2*t(z_matrix)-2 # Transpose the matrix, multiply every element by 2, subtract 2 from each element in the matrix, and return the results to the terminal.
#>      [,1] [,2] [,3]
#> [1,]    2   10   22
#> [2,]   38   58   82

new_df <- data.frame(t(z_matrix), row.names=c('A','B')) # Create a new data.frame object that contains the data from a transposed z_matrix, with row names 'A' and 'B'

names(new_df) <- c('X','Y','Z') # set the column names of new_df as X, Y, and Z.

print(new_df)  #print the current results.
#>    X  Y  Z
#> A  2  6 12
#> B 20 30 42

new_df$Z #output the Z column
#> [1] 12 42

new_df$Z==new_df['Z'] && new_df==new_df$Z # the data.frame column Z can be accessed using $Z, ['Z'], or  syntax, and the values are the same. 
#> [1] FALSE

attributes(new_df) #print attributes information about the new_df object
#> $names
#> [1] "X" "Y" "Z"
#> 
#> $class
#> [1] "data.frame"
#> 
#> $row.names
#> [1] "A" "B"

attributes(new_df)$row.names <- c('one','two') ## access and then change the row.names attribute; can also be done using rownames()
new_df
#>      X  Y  Z
#> one  2  6 12
#> two 20 30 42

One of R’s strengths is the ease of creating new functions. Objects in the function body remain local to the function, and any data type may be returned. Here is an example user-created function:

 
# Declare function “f” with parameters “x”, “y“
# that returns a linear combination of x and y.
f <- function(x, y) {
  z <- 3 * x + 4 * y
  return(z) ## the return() function is optional here
}
f(1, 2)
#> [1] 11

f(c(1,2,3), c(5,3,4))
#> [1] 23 18 25

f(1:3, 4)
#> [1] 19 22 25

10.4 Download The AB1 Sequence File

Now that you have a basic understanding of the R syntax, download the sequence file in ab1 format.

On the right, click on the “Files” tab, ,click on the “data” folder. Once you are in the data folder, click on “Upload”. In the pop-up window, click “Choose File” and find the file on your computer. Click “Ok” and upload the file to RStudio Cloud. Click on the green arrow to go back to your main directory.

Figure 10.7: Upload the AB1 sequence file to RStudio Cloud.

10.5 Download And Run The R Program

Download a text file with the commands (the program) that we will run in R.

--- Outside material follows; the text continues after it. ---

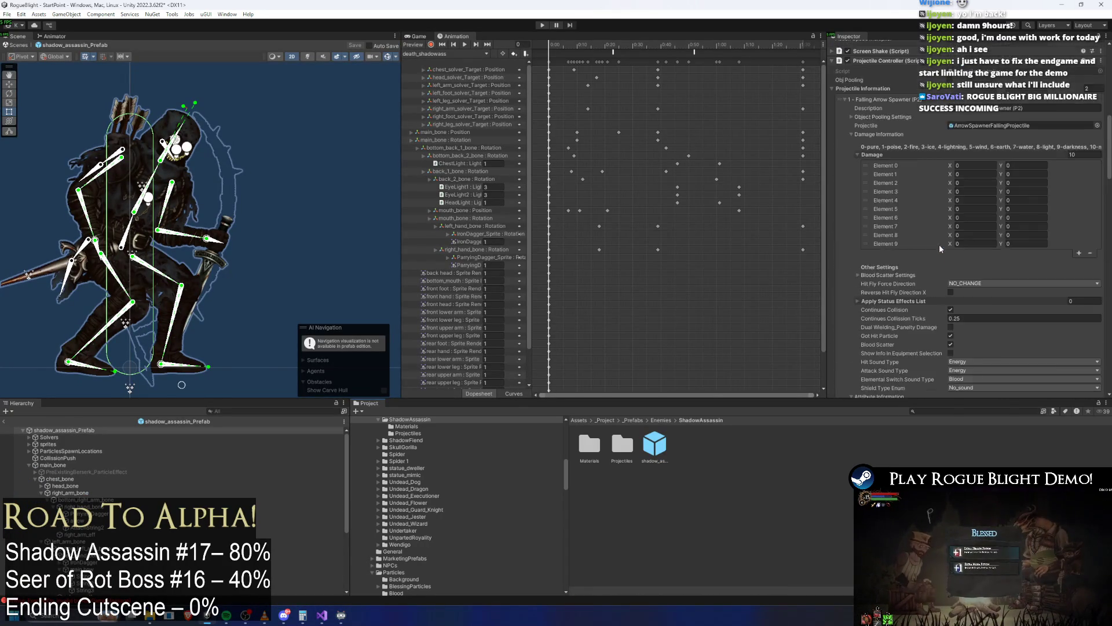
scroll(954, 243, "down", 10)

On the right, click on the “Files” tab, then on “Upload”. In the pop-up window, click “Choose File” and find the file on your computer. Click “Ok” and upload the file to the main directory of your RStudio Cloud project.
Click on the “sequence_analysis.R” file. It will open in the pane on the top left side of your RStudio window.
Read every line of the script. Lines starting with “#”, are comments that explain what the following R commands mean.
Click on “Source” on the top left of the tab that displays the contents of the “sequence_analysis.R” file and choose “Source”. The script with the R commands will then be executed. Follow the progress by watching the output generated in the “Console” pane on the lower left. The “BLAST” search may take a while and you my be required to answer “yes (y)” or “no (n)” to the question if you want to keep waiting or not. If everything goes well and you don’t see any red error messages when the prrogram has completed, you should see a bunch of new files in your data folder. Click on each file and view the results.

The DNA sequence chromatogram obtained from sequencing the PCR products from the unknown organism. This chromatogram was produced using the free and open-source software programs R and Bioconductor package sangerseqR.

Figure 7.1: The DNA sequence chromatogram obtained from sequencing the PCR products from the unknown organism. This chromatogram was produced using the free and open-source software programs R and Bioconductor package sangerseqR.

Figure 7.10: The sequence alingment.